Transcribe, line for line, the part of the rows that opens with the line containing "locality: Along forested" and closes with the line containing "name author: Wiehler", both lines included.
------------
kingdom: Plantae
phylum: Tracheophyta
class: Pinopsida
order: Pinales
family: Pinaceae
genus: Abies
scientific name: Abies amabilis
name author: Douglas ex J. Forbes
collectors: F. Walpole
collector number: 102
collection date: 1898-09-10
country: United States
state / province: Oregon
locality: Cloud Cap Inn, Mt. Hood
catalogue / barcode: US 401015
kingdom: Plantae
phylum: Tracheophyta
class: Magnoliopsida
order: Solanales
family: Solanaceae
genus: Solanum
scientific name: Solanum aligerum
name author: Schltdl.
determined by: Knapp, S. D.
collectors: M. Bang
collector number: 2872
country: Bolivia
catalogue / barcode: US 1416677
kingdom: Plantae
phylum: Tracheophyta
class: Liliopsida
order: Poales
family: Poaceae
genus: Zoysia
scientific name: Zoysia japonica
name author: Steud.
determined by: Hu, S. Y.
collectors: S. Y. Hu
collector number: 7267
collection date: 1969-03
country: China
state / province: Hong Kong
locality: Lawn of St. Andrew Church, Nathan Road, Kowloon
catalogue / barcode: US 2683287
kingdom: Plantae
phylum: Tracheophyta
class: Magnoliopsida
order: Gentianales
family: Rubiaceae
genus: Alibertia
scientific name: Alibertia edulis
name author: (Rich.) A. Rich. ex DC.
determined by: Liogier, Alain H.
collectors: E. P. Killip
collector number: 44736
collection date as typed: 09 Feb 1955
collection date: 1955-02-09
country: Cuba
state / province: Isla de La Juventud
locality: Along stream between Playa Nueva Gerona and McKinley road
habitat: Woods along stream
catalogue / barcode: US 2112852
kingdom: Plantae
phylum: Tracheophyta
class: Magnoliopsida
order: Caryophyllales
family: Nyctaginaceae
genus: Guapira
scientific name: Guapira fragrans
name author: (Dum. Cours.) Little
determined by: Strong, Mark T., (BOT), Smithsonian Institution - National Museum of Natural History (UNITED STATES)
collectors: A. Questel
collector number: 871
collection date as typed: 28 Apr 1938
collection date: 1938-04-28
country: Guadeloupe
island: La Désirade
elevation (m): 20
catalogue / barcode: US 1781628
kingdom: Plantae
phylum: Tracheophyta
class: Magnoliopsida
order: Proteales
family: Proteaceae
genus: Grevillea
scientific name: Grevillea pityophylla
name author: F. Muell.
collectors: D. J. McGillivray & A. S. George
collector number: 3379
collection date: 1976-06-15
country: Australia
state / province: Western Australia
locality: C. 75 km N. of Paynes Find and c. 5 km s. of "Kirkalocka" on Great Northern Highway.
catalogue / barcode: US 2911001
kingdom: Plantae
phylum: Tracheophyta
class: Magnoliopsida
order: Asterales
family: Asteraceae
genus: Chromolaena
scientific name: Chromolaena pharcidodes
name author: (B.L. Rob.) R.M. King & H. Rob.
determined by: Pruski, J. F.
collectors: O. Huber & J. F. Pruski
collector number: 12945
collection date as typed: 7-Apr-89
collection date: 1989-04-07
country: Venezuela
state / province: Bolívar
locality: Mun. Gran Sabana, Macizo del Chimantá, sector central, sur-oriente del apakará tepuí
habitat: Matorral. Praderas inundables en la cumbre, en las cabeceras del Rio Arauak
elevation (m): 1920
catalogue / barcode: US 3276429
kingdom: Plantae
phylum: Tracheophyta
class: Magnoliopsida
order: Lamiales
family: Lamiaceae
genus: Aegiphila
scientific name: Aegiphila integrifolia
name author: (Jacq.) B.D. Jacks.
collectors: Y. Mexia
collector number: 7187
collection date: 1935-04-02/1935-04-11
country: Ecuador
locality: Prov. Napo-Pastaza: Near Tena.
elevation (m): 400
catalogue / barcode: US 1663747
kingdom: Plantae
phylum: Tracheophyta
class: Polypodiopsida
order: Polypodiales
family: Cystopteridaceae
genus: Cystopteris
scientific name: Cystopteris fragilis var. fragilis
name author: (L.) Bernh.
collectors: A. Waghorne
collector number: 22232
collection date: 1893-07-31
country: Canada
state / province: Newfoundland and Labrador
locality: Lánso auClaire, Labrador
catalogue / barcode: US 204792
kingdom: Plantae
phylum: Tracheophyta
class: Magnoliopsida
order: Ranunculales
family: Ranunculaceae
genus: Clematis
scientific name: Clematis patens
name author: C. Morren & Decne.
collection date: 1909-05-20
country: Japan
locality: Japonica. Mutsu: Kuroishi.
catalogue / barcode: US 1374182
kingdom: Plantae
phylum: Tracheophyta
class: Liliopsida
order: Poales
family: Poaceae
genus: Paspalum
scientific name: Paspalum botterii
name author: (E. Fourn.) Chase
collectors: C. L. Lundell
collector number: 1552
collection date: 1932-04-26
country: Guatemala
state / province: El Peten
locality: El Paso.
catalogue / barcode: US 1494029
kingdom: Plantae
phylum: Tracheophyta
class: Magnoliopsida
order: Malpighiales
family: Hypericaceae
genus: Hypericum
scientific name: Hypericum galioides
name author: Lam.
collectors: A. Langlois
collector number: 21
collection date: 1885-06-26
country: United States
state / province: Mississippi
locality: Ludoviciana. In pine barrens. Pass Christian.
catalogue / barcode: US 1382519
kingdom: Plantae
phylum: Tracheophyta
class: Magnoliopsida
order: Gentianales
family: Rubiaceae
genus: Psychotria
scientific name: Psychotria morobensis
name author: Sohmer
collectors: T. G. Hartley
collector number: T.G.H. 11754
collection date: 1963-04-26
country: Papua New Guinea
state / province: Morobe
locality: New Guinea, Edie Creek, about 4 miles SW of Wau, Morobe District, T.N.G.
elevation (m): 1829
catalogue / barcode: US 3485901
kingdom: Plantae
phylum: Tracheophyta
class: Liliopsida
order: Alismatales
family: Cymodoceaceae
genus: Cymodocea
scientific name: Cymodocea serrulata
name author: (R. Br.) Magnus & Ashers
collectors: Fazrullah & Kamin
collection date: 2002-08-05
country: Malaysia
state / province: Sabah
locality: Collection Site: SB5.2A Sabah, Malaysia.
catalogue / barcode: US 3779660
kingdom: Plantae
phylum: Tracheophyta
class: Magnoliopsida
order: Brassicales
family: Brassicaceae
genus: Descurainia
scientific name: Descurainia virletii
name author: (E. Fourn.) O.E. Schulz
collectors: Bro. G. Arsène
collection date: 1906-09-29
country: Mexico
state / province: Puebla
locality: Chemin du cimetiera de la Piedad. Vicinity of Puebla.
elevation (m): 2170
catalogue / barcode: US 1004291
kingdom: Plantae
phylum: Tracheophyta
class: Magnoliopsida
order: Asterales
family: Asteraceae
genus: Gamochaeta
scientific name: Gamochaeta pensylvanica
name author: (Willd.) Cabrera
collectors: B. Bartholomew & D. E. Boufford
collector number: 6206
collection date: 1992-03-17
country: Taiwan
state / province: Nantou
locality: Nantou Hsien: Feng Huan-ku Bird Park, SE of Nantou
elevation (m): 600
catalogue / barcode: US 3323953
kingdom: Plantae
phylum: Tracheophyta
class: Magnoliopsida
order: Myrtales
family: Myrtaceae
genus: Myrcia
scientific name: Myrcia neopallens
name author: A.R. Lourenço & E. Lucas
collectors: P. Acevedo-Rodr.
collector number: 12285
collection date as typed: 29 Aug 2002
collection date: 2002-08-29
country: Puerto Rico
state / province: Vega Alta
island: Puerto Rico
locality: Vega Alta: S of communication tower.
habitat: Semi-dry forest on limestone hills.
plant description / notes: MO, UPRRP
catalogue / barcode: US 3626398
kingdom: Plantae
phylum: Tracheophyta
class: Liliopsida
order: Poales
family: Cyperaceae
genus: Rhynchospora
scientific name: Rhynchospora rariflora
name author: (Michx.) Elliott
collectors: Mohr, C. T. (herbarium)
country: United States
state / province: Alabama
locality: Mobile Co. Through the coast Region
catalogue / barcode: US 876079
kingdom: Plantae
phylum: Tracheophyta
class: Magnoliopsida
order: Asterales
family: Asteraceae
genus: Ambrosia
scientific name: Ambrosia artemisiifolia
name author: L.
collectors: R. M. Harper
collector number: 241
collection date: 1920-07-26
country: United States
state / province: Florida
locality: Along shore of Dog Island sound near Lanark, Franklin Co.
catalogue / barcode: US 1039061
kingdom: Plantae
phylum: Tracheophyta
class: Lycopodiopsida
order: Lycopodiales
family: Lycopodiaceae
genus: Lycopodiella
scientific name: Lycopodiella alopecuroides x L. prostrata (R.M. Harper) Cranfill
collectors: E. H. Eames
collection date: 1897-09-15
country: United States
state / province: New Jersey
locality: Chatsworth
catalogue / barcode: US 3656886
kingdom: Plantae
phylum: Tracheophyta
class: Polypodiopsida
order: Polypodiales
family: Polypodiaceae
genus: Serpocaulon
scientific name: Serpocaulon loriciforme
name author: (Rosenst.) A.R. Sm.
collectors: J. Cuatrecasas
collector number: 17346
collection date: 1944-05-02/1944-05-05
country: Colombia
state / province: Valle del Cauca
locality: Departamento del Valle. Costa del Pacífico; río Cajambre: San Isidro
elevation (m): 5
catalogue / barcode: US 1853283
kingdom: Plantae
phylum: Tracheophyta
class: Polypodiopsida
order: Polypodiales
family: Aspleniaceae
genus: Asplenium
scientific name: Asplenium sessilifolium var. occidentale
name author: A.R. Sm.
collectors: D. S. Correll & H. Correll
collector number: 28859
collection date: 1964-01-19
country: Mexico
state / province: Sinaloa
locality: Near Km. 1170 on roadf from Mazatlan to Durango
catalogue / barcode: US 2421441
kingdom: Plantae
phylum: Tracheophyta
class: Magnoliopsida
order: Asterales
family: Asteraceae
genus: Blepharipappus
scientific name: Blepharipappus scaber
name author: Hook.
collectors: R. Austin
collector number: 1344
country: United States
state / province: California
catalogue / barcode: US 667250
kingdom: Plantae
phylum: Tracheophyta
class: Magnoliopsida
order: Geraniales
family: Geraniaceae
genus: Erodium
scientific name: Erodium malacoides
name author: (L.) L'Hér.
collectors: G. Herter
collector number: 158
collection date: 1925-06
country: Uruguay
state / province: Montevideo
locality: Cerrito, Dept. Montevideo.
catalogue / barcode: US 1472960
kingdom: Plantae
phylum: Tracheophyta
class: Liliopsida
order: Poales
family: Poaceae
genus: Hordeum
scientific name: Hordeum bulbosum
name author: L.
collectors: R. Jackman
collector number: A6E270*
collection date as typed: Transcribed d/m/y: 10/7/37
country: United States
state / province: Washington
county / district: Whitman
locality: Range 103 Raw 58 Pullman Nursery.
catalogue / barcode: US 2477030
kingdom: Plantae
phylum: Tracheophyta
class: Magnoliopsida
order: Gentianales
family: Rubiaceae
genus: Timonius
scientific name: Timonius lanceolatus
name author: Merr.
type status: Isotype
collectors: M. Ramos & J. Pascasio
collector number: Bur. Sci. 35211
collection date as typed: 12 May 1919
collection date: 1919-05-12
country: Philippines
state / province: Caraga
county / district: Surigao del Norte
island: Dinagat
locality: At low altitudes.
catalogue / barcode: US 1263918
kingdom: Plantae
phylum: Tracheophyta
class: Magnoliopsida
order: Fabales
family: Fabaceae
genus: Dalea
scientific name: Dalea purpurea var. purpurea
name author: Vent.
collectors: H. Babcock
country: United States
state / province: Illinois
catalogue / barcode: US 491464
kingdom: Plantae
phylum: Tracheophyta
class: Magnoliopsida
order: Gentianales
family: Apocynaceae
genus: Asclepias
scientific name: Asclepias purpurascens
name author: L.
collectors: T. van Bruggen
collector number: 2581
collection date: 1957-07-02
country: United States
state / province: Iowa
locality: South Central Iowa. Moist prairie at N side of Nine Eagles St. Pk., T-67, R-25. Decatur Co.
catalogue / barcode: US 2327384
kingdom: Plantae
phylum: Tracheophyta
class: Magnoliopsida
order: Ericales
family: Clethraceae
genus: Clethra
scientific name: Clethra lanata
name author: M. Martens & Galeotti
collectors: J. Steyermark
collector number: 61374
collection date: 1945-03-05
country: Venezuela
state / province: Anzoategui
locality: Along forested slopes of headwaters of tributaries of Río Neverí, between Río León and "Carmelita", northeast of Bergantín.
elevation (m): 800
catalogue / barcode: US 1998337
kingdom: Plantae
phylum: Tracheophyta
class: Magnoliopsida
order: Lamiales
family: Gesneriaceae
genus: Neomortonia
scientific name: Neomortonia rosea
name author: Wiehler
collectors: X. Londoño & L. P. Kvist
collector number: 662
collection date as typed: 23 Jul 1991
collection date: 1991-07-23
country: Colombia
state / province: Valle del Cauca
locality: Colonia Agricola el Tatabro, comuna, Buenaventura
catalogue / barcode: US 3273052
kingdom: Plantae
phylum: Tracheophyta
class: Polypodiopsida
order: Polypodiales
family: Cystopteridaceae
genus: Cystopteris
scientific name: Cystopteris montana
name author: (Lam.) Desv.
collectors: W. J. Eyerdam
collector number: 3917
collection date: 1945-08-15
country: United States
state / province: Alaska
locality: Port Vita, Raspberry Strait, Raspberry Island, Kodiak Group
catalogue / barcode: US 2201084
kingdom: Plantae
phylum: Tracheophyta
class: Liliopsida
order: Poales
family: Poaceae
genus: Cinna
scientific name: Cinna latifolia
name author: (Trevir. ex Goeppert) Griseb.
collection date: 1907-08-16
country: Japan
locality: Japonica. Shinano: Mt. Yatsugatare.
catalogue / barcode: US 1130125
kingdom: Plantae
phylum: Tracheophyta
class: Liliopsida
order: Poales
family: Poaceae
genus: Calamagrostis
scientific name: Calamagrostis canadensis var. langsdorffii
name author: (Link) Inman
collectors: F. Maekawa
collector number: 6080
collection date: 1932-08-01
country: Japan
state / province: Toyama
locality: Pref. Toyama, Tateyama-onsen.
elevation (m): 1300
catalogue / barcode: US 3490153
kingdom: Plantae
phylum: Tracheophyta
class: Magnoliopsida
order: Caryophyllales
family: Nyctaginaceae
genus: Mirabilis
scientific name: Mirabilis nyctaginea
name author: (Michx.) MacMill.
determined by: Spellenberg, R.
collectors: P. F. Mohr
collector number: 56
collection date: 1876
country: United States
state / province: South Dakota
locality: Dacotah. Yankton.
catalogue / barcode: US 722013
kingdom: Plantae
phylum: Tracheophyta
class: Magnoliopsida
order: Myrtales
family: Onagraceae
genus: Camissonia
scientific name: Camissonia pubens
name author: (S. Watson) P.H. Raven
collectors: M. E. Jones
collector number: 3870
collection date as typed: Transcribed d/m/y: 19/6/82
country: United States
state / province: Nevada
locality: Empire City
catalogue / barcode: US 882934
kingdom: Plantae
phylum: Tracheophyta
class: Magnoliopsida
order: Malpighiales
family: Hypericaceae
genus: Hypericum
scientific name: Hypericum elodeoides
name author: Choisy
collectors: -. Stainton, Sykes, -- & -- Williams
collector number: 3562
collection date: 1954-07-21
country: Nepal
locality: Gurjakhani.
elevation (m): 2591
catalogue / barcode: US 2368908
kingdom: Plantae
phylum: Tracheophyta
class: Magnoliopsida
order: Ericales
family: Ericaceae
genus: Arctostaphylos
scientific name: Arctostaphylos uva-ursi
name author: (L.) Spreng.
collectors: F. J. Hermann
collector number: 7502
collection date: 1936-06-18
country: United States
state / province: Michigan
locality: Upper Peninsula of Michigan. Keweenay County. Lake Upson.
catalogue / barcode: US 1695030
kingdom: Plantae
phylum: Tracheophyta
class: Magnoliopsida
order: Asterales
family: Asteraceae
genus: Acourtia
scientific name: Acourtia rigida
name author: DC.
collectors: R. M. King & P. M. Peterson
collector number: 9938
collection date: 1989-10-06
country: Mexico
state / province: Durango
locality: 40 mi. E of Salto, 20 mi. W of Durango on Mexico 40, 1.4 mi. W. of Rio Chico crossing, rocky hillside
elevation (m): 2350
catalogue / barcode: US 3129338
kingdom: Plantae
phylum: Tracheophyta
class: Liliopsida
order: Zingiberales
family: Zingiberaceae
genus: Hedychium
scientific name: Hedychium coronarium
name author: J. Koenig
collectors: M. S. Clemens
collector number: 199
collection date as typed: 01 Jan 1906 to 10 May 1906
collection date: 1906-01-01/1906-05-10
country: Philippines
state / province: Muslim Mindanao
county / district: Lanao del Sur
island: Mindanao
------------
## Reply
locality: Along forested slopes of headwaters of tributaries of Río Neverí, between Río León and "Carmelita", northeast of Bergantín.
elevation (m): 800
catalogue / barcode: US 1998337
kingdom: Plantae
phylum: Tracheophyta
class: Magnoliopsida
order: Lamiales
family: Gesneriaceae
genus: Neomortonia
scientific name: Neomortonia rosea
name author: Wiehler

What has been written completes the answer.